I have a integer matrix of size 100x200x800 which is stored on the host in a flat 100*200*800 vector, i.e., I have
int* h_data = (int*)malloc(sizeof(int)*100*200*800);
On the device (GPU), I want to pad each dimension with zeros such that I obtain a matrix of size 128x256x1024, allocated as follows:
int *d_data;
cudaMalloc((void**)&d_data, sizeof(int)*128*256*1024);
What is the best approach to obtain the zero-padded matrix?
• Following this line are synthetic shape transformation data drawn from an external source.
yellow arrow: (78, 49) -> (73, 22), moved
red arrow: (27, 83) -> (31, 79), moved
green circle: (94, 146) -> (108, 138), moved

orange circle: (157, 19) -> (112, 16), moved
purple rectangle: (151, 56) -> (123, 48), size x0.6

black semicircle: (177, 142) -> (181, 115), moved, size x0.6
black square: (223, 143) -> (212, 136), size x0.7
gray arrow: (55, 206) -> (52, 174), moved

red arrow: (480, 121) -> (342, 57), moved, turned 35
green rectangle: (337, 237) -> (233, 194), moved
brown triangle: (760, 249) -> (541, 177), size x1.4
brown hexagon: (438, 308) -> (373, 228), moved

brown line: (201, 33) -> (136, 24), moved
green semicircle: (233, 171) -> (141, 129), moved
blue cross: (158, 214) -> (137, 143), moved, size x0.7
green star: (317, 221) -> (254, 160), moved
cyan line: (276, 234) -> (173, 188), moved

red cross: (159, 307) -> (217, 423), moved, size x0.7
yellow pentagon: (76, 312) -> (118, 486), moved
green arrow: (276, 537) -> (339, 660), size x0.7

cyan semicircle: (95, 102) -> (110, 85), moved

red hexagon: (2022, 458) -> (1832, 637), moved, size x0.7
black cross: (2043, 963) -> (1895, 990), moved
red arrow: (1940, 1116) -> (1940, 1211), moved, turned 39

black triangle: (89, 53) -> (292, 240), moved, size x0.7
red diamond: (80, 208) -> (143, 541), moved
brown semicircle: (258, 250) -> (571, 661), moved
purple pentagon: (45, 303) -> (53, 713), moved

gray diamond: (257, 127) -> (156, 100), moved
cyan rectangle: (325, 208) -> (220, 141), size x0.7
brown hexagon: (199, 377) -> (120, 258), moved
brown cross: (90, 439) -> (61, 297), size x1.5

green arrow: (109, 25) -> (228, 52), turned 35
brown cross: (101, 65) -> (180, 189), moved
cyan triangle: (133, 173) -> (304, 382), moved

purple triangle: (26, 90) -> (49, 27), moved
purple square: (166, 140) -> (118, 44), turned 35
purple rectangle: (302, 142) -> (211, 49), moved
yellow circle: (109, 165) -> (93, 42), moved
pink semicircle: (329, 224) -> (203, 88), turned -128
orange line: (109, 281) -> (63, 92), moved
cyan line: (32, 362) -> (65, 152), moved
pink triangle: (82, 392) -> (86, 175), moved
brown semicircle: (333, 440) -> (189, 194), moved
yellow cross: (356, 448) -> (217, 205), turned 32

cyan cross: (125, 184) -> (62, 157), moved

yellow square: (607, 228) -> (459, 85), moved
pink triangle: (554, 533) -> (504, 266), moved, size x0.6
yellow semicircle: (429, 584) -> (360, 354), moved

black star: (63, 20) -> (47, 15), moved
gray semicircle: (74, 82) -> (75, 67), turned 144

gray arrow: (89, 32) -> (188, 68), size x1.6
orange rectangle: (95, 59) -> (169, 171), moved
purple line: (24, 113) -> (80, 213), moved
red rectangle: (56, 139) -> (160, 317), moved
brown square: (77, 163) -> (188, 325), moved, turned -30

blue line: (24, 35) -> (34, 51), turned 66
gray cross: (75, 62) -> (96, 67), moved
I have two ideas:
- Iterate through individual submatrices on the host and copy them directly to the correct location on the device.
- This approach requires many
cudaMemcpy
calls and is thus likely to be very slow
- This approach requires many
- On the device, allocate memory for a 100x200x800 matrix and a 128x256x1024 matrix and write a kernel that copies the samples to the correct memory space
- This approach is probably much faster but requires allocating memory for two matrices on the device
Is there any possibility for three-dimensional matrix indexing similar to MATLAB? In MATLAB, I could simply do the following:
h_data = rand(100, 200, 800);
d_data = zeros(128, 256, 1024);
d_data(1:100, 1:200, 1:800) = h_data;
Alternatively, if I copy the data to the device using cudaMemcpy(d_data, h_data, sizeof(int)*100*200*800, cudaMemcpyHostToDevice);
, is it possible to reorder data in place such that I do not have to allocate memory for a second matrix, maybe using cudaMemcpy3D
or cudaMemset3D
?